Article extrait du dernier numéro de Rivarol.
Ça n’arrête pas. La pluie. Le vent. Les inondations. Après la trombe grise, une autre trombe grise. Cela fait longtemps que le niveau des crues dépasse les quatre mètres, il est en route vers des records de saut à la perche. Ensuite ce sera le gel. La sécheresse. Les sauterelles. C’est comme Hollande. Il n’arrête pas. Zeus lançait la foudre, lui, c’est les catastrophes. Peillon. Taubira. Bertinotti. Vallaud-Belkacem. Un jour c’est le saint mariage des sodomites, le lendemain l’extermination souriante des vieillards, des petits bébés et des adultes blessés, à la convenance personnelle des familles, de préférence recomposées, le troisième matin la vente des ventres féminins par des féministes. Chaque semaine un nouvel ouragan sociétal nous tombe sur le blair avec la régularité d’une vague bretonne sur Ouessan. On devrait donner les noms de nos ministres aux typhons qui ravagent le monde, Najat, Christiane, Vincent, ce serait une façon pour eux de passer à la postérité, c’est aussi bien que Petra ou Qumeira, cela flatterait leur ego. Quant à François, leur chef, l’ami chéri d’Obama, il mérite un surnom de roi : pas le bon, le gros, le long, le bègue, le hutin, le bel, le chauve, ni même le bien aimé, mais François le climatique, ou plus simplement le pluvieux. Il est comme la pluie. Les trois premières gouttes, ça a fait rire le populo, depuis, il est ennuyeux comme la pluie.
Ne plaisantons pas des lois sociétales. Ne croyons pas à tort qu’il s’agit d’un simple leurre pour détourner l’attention d’une situation économique catastrophique : les princes qui nous gouvernent ne s’appellent pas Gerald Ford, ils sont tout à fait capables de faire deux choses à la fois, ruiner la France et la pervertir en même temps. Le projet principal de nos dirigeants progressistes n’a pas changé depuis plus de deux cents ans, ce sont des despotes éclairés, il s’agit toujours de chasser les jésuites, d’émanciper les juifs, de réformer les mœurs et les croyances de leurs sujets. Le projet politique est le même, mais le derrière qui occupe le trône élyséen n’est plus la main, si j’ose dire ainsi, qui tient vraiment le sceptre. François le climatique n’est que la grenouille qui annonce le temps, le ludion qui monte et qui descend. À vrai dire plus personne ne tient vraiment le sceptre. Une vraie gouvernance mondiale ne se fait pas avec des hommes, ni même avec des robots, mais avec des règles. Inutile d’avoir un dirigeant énergique, un chef de peuple (au contraire, c’est nuisible, cela introduit un facteur humain, toujours dangereux, imprévisible, dans l’équation), inutile si l’on dispose d’une norme morale et d’une procédure technique bien définies.

DONNÉES FOURNIES:
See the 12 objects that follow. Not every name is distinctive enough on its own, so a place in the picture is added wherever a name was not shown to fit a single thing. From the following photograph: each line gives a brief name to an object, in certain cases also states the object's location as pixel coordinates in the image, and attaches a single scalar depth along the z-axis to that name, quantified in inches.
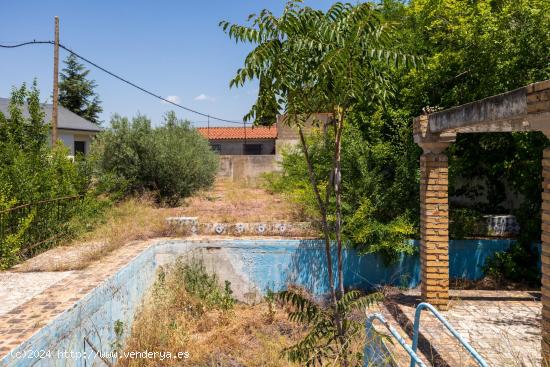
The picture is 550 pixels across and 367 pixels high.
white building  869.8
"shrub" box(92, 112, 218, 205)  536.4
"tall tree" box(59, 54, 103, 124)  1190.9
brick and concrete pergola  195.8
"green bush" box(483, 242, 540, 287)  314.3
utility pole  550.0
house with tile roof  1251.8
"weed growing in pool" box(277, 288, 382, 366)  143.9
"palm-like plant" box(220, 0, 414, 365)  132.0
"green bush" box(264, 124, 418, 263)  318.7
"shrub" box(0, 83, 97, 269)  302.8
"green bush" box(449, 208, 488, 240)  332.8
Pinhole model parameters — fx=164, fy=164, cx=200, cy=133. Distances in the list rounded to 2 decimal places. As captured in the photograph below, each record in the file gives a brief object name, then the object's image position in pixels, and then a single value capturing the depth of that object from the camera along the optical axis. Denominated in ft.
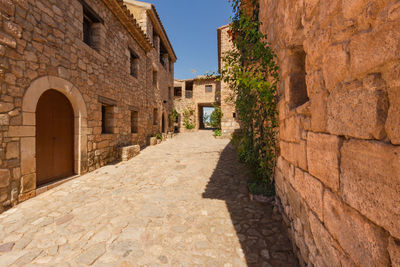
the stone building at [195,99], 58.95
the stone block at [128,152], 19.31
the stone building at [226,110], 38.34
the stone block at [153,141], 29.63
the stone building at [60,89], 9.19
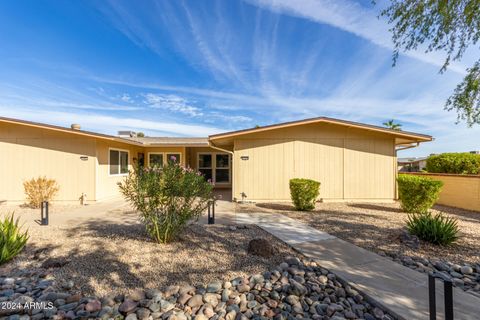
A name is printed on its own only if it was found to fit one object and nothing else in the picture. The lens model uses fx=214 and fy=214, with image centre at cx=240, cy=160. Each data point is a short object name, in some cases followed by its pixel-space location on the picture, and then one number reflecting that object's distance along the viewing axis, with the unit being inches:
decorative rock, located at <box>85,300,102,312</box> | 96.6
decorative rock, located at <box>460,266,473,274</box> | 128.7
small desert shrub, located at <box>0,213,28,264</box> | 138.2
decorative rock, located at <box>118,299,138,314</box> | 96.6
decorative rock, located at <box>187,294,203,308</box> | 100.6
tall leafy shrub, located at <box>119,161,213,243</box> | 159.0
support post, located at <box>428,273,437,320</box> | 67.0
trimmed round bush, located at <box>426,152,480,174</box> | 403.3
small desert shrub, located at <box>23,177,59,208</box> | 324.8
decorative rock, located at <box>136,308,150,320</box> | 93.4
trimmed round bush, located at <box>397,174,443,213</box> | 279.6
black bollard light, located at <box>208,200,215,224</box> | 227.9
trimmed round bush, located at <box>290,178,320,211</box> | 297.3
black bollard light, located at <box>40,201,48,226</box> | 227.6
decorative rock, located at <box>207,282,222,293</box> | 109.8
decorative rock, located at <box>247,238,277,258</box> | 147.4
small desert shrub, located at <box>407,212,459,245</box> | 166.9
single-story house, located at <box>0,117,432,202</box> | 350.3
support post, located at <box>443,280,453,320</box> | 63.3
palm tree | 946.7
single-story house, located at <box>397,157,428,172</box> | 1117.9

CONSIGNE: Traduisez en anglais la phrase suivante du bloc de texte : « Une vraie gouvernance mondiale ne se fait pas avec des hommes, ni même avec des robots, mais avec des règles. »

RÉPONSE ATTENDUE: Real global governance is not carried out with men, nor even with robots, but with rules.